Metallurgical Technicians


Education and Training Requirements

High School

While in high school, prospective metallurgical technicians should take at least two years of mathematics and two of science, including a physical science, preferably chemistry. Physics is also helpful. Although entrance requirements for technical training programs vary, four years of English to develop language and communication skills is recommended. Shop courses of any kind are also helpful, and mechanical drawing classes demonstrate how to read blueprints and drawings.

Postsecondary Training

Although it is possible to become a metallurgical technician with a high school diploma, completion of a two-year metallurgical or materials science technology program is strongly recommended. Two-year programs are available through community colleges and technical institutes. You can expect to take courses in general and analytical chemistry, physics, mathematics, computer sciences, communication skills or English, and social science.

A good program will also include courses in physical metallurgy and metallography (the study of the internal structure of metals and alloys); foundry and metal casting; nondestructive testing; strength-of-materials and physical testing; and process metallurgy, with sufficient laboratory work in each area so that students develop skill in equipment use. Additional courses in industrial instrumentation, analytical spectroscopy, mechanical drawing, and machine tools can be helpful, depending on the area of specialty.

Some colleges and universities also offer four-year programs. Graduates of a four-year program are referred to as metallurgical technologists. If you are interested in a four-year degree, consider entering a metallurgical engineering program even if you wish to become a metallurgical technician or technologist, since an engineering degree offers greater career opportunities.


ASM International offers a certificate of achievement in metallography program at three levels: Introduction to Metallography (Metallurgy Fundamentals and Specimen Preparation), Intermediate Metallography (Microstructural Interpretation), and Advanced Metallography (Analytical Techniques). Contact the organization for more information. 

Other Education or Training

Metallurgical technicians must pursue continuing education (CE) throughout their careers to keep their skills up to date. The American Foundry Society; ASM International; Association for Iron & Steel Technology; SME; Society for Mining, Metallurgy, and Exploration; and The Minerals, Metals, and Materials Society provide CE classes, webinars, workshops, and seminars. Contact these organizations for more information.
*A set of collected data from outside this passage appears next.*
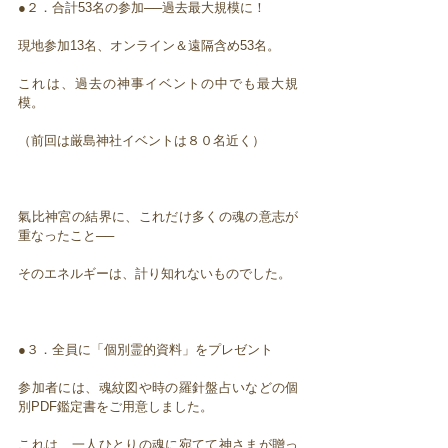
●２．合計53名の参加──過去最大規模に！
現地参加13名、オンライン＆遠隔含め53名。
これは、過去の神事イベントの中でも最大規
模。
（前回は厳島神社イベントは８０名近く）
氣比神宮の結界に、これだけ多くの魂の意志が
重なったこと──
そのエネルギーは、計り知れないものでした。
●３．全員に「個別霊的資料」をプレゼント
参加者には、魂紋図や時の羅針盤占いなどの個
別PDF鑑定書をご用意しました。
これは、一人ひとりの魂に宛てて神さまが贈っ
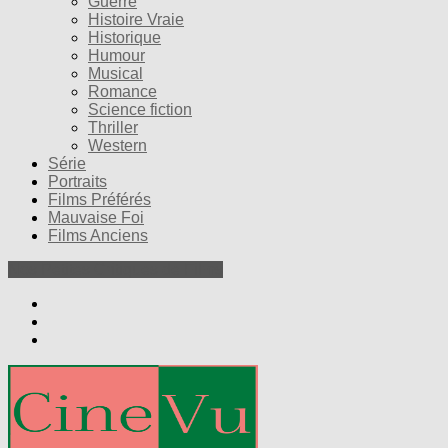
Guerre
Histoire Vraie
Historique
Humour
Musical
Romance
Science fiction
Thriller
Western
Série
Portraits
Films Préférés
Mauvaise Foi
Films Anciens
Nos Petites Critiques de Films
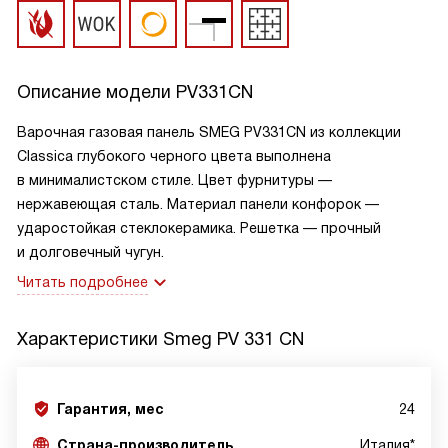
Описание модели
PV331CN
Варочная газовая панель SMEG PV331CN из коллекции
Classica глубокого черного цвета выполнена
в минималистском стиле. Цвет фурнитуры —
нержавеющая сталь. Материал панели конфорок —
ударостойкая стеклокерамика. Решетка — прочный
и долговечный чугун.
Читать подробнее
Характеристики
Smeg PV 331 CN
Гарантия, мес
24
Страна-производитель
Италия*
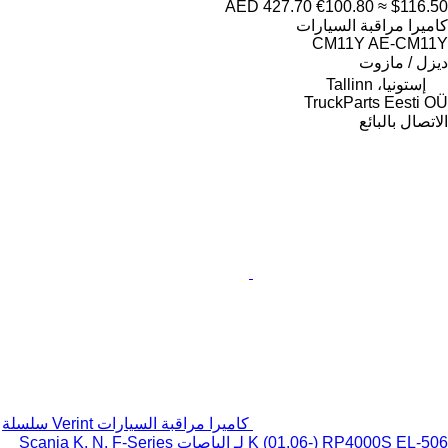
AED 427.70
€100.80
≈ $116.50
كاميرا مراقبة السيارات
CM11Y AE-CM11Y
ديزل / مازوت
إستونيا، Tallinn
TruckParts Eesti OÜ
الاتصال بالبائع
كاميرا مراقبة السيارات Verint سلسلة
K (01.06-) RP4000S EL-506 لـ الباصات Scania K, N, F-Series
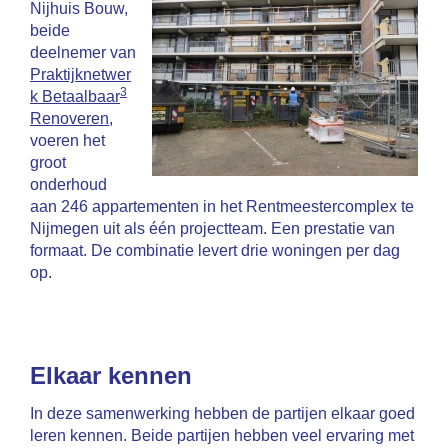
Nijhuis Bouw,
beide
deelnemer van
Praktijknetwer
3
k Betaalbaar
Renoveren
,
voeren het
groot
onderhoud
aan 246 appartementen in het Rentmeestercomplex te
Nijmegen uit als één projectteam. Een prestatie van
formaat. De combinatie levert drie woningen per dag
op.
Elkaar kennen
In deze samenwerking hebben de partijen elkaar goed
leren kennen. Beide partijen hebben veel ervaring met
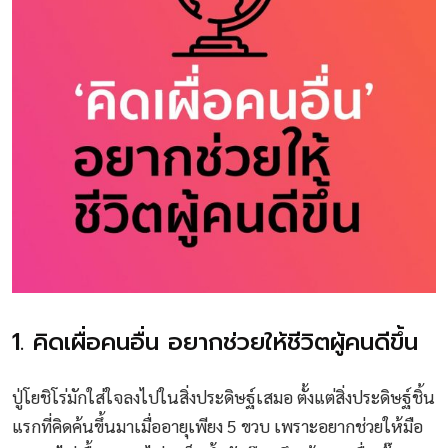
1. คิดเผื่อคนอื่น อยากช่วยให้ชีวิตผู้คนดีขึ้น
ปู่โยชิโร่มักใส่ใจลงไปในสิ่งประดิษฐ์เสมอ ตั้งแต่สิ่งประดิษฐ์ชิ้น
แรกที่คิดค้นขึ้นมาเมื่ออายุเพียง 5 ขวบ เพราะอยากช่วยให้มือ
Certification, Licensing, and Special Requirements

Certification or Licensing

There are no certification or licensing requirements for metallurgical technicians.

Experience, Skills, and Personality Traits

A solid background in mathematics and science will be helpful for aspiring metallurgical technicians.

Metallurgical technicians should have an interest in science and average or better mathematical ability. You must be willing to participate in a wide variety of laboratory work, from operating heavy melting furnaces to handling extremely sensitive instruments, and you should be able to learn the correct techniques for handling and caring for expensive equipment. Also, you must be able to communicate well, both orally and in writing, gather and interpret data, keep meticulous records, and present facts graphically. A wide variety of personality types are needed in this field because of the diversity of opportunities, which ranges from direct contact with people, as in supervision or sales, to independent laboratory work.